- **TASK DESCRIPTION**: When you reach the line with "otherwise prescribed by law" in the data below, begin printing lines exactly, and stop once the line with "to be carried out" has been printed.
==== EXTRACTED ENTRIES
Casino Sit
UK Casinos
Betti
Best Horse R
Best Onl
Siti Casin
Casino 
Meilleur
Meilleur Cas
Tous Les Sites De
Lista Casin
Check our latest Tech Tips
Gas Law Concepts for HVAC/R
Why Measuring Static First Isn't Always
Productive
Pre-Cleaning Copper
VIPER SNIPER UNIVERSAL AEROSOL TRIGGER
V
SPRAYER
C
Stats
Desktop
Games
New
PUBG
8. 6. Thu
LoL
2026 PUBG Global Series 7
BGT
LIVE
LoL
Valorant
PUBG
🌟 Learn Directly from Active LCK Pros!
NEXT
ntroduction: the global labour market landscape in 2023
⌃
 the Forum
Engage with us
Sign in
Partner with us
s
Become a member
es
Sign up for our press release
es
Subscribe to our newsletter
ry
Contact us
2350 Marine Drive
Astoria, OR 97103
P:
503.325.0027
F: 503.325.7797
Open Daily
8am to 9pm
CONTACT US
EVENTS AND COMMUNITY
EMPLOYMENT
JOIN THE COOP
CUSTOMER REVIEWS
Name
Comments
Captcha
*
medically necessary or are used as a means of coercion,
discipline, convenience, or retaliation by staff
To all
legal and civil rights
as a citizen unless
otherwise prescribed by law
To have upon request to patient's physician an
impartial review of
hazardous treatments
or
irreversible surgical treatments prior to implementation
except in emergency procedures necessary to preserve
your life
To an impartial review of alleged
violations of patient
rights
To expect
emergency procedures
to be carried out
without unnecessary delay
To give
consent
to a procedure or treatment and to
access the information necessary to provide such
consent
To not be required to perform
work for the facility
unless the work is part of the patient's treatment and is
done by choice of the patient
========
- **ANSWER BOX**:
otherwise prescribed by law
To have upon request to patient's physician an
impartial review of
hazardous treatments
or
irreversible surgical treatments prior to implementation
except in emergency procedures necessary to preserve
your life
To an impartial review of alleged
violations of patient
rights
To expect
emergency procedures
to be carried out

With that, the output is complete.